*** Texte à lire
Par ailleurs, la carte de résident permanent peut être retirée à son bénéficiaire, en application de l’article L. 631-1 du CESEDA, dans le cas où il présenterait une menace grave pour l’ordre public. Dans ce cas, sauf s’il peut faire l’objet d’une expulsion en application des dispositions des articles L. 631-2 et L. 631-3, il lui est alors délivré une carte de séjour temporaire21.

 

B. – Origine de la QPC et question posée

 

Ressortissant étranger, M. Jamal L. bénéficiait de cartes de résident depuis 1992.

 

Par arrêté du 25 août 2022, le préfet avait rejeté sa demande de délivrance d’une carte de résident permanent au motif que sa présence en France constituait une menace pour l’ordre public. 

 

Par ordonnance du 12 octobre 2022, le juge des référés du tribunal administratif avait rejeté la requête formée par le requérant tendant à la suspension de l’exécution de cet arrêté.

 

Le requérant avait alors formé un pourvoi en cassation à l’occasion duquel il avait soulevé une QPC portant sur l’article L. 426–4 du CESEDA.

 

Dans sa décision précitée du 28 février 2023, le Conseil d’État avait jugé que le moyen tiré de ce que les dispositions du deuxième alinéa de cet article « portent atteinte aux droits et libertés garantis par la Constitution, notamment les dispositions du dixième alinéa du Préambule de la Constitution du 27 octobre 1946, soulève une question présentant un caractère sérieux ». Il avait donc renvoyé la QPC au Conseil constitutionnel.

 

II. – L’examen de la constitutionnalité des dispositions contestées

 

* Le requérant reprochait à ces dispositions de prévoir qu’un ressortissant étranger peut se voir refuser la délivrance d’une carte de résident permanent au motif que sa présence constituerait une simple menace pour l’ordre public, alors même qu’il réside régulièrement en France depuis plus de vingt ans. Ce faisant, ces dispositions méconnaissaient, selon lui, le droit au respect de la vie privée et le droit de mener une vie familiale normale.
******
*** Données fournies
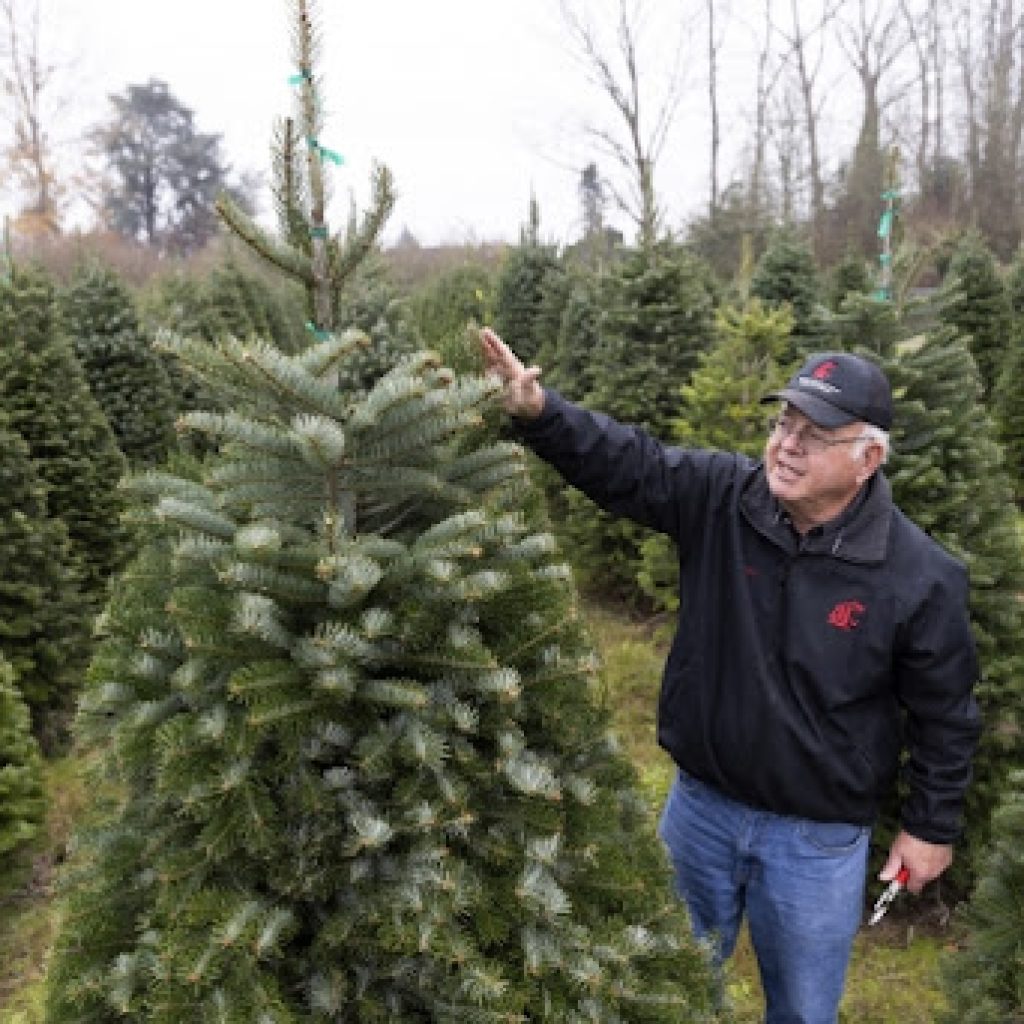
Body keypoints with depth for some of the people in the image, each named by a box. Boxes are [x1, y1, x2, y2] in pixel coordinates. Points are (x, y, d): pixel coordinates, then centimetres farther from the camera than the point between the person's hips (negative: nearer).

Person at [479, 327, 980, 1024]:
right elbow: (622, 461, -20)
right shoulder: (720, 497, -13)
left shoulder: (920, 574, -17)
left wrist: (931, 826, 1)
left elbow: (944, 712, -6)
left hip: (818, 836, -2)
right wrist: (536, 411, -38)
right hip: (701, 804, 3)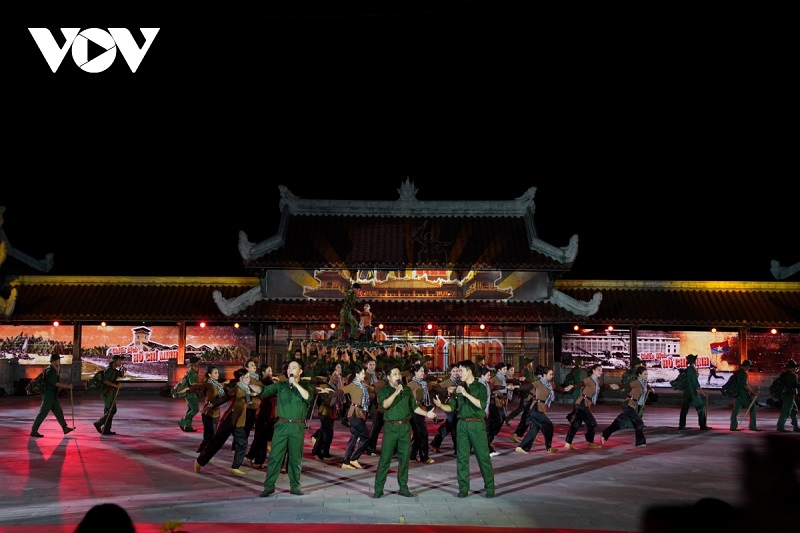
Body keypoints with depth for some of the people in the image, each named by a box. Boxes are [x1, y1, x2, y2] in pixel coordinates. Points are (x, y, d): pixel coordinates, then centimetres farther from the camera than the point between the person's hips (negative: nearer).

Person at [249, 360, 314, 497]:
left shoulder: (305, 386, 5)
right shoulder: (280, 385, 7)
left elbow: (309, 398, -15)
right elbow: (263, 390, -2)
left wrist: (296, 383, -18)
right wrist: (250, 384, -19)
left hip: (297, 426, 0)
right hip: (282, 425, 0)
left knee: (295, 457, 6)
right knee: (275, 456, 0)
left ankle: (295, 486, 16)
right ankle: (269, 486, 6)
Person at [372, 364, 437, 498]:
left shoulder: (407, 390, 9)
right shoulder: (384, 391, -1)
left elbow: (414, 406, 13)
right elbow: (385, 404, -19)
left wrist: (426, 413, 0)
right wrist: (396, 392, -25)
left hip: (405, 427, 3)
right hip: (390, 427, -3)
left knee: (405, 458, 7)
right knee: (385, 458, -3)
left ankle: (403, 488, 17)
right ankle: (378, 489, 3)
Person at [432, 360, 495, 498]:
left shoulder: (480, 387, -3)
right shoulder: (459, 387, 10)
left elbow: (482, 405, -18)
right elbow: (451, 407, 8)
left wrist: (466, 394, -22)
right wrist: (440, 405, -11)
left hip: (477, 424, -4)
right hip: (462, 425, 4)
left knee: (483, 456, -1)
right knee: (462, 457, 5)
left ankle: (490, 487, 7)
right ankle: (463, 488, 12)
******
| Exercices proposés |
(1) D'après le texte sur la carte de résident permanent, depuis quelle année M. Jamal L. bénéficiait-il de cartes de résident ?
(2) Reprenez le texte sur la carte de résident permanent à partir de sa dernière phrase et poursuivez-le.

| Réponses dans l'ordre |
(1) Depuis 1992.

(2)
* Au regard de ces griefs qui portaient uniquement sur la clause d’ordre public conditionnant la délivrance d’une carte de résident permanent, le Conseil constitutionnel a jugé que la QPC portait sur le renvoi opéré par le deuxième alinéa de l’article L. 426–4 du CESEDA aux mots « menace pour l’ordre public » figurant au premier alinéa du même article22 (paragr. 3).

 

* Par ailleurs, le Conseil constitutionnel avait été saisi d’une demande d’intervention présentée par l’association SOS soutien ô sans papiers qui soulevait les mêmes griefs que le requérant et faisait valoir, pour les mêmes motifs, que les dispositions contestées méconnaissaient également un « droit des ressortissants étrangers au séjour » qu’elle demandait au Conseil constitutionnel de reconnaître (paragr. 4).

 

A. – La jurisprudence constitutionnelle relative au droit au respect de la vie privée et au droit de mener une vie familiale normale

 

* Aux termes de l’article 2 de la Déclaration des droits de l’homme et du citoyen de 1789 : « Le but de toute association politique est la conservation des droits naturels et imprescriptibles de l’homme. Ces droits sont la liberté, la propriété, la sûreté, et la résistance à l’oppression ». Le Conseil constitutionnel juge de manière constante que la liberté proclamée par cet article implique le respect de la vie privée23.

 

Il juge également que « Le droit de mener une vie familiale normale résulte du dixième alinéa du Préambule de la Constitution de 1946 qui dispose : "La Nation assure à l’individu et à la famille les conditions nécessaires à leur développement" »24.

 

* Le Conseil constitutionnel a eu, à plusieurs reprises, l’occasion de contrôler des dispositions relatives aux conditions du séjour en France de personnes étrangères au regard de ces deux normes.

 

- Dans sa décision n° 93–325 DC du 13 août 1993, le Conseil a posé le cadre du contrôle qu’il opère en matière de droit des étrangers.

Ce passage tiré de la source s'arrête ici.